The insularity and homogeneity of Columbia’s campus makes students feel guilty when they come across New Yorkers who are visibly less privileged. In the eyes of my fellow students, poor and working-class minorities are an exotic, vulnerable species that needs the protection and support of upstanding Ivy Leaguers like ourselves . . . Except when we actually have to be around them, in which case we complain about their bad manners and uncouth behavior. (“Can you believe that greasy-looking Dominican guy just whistled at me like that? How disgusting!”)

Jim Gilchrist and the Minutemen hit a nerve at Columbia, because they say the things that so many students here at Coumbia feel so guilty about thinking.

It’s easy to support poor immigrants when they’re a theoretical entity and you never actually have to deal with them on a day-to-day basis. The Minuteman melee is a case in point.

The insularity of the campus, much as with the upper-crust suburbs from which Columbia students largely hail, leaves a lot of young people feeling empty about their lives. It all feels so structured and sanitized and safe. Where’s the gritty reality we read about in all these books? Where’s the anti-war protests and civil-rights struggle of our parents’ generation? Where’s the grand struggle for a just cause?

Of course, having never seen much grit for most of their lives, Columbia students tend to balk at the first sight of too much reality – like going above 125th Street. On the other hand, joining a protest group is easy and safe but still “edgy” and cool. It lets students feel good about themselves and their convictions and their fight against “the man” without ever having to leave the shelter and structure of campus.

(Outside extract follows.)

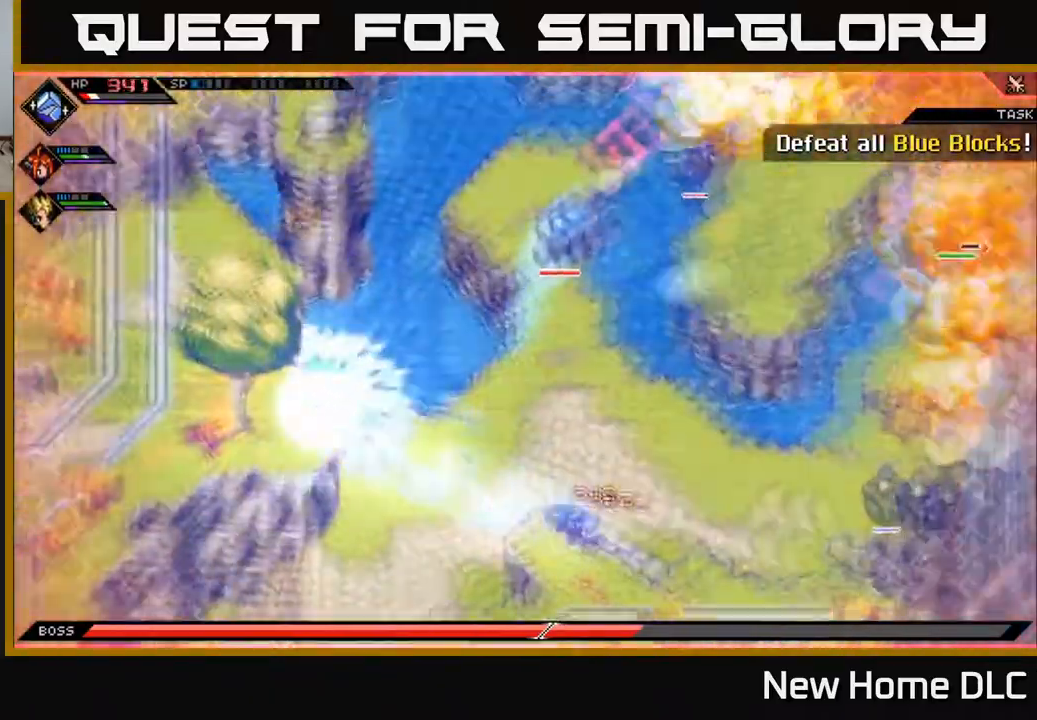
{"buttons": [], "left_stick": "down-left", "right_stick": "up-right", "events": [[33, "L1", "up"], [67, "right_stick", "up"], [83, "left_stick", "down-left"], [100, "L1", "down"], [183, "L1", "up"], [233, "right_stick", "up-right"], [250, "L1", "down"], [350, "L1", "up"]]}
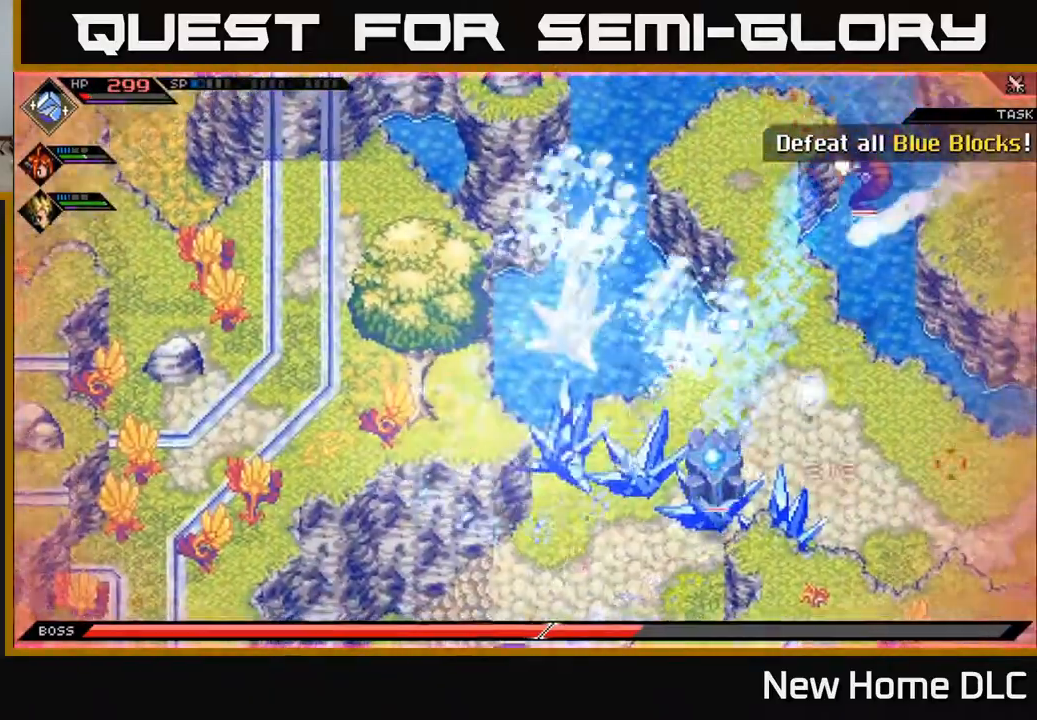
{"buttons": [], "left_stick": "up", "right_stick": "up-right", "events": [[183, "left_stick", "center"], [450, "R1", "down"], [467, "left_stick", "up"], [500, "R1", "up"]]}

“No person is illegal,” read the trilingual (English, Spanish, and Arabic) banner unfurled in protest as students stormed the Minutemen’s stage last week. I wonder how many of those kids know a single illegal immigrant? (Well, maybe they know the pizza-delivery guy . . .)

It is a sad comment on the state of the American mind, but Jim Gilchrist is an important and influential voice in contemporary American politics and he deserves to be heard by the rich, guilty white kids of Columbia University.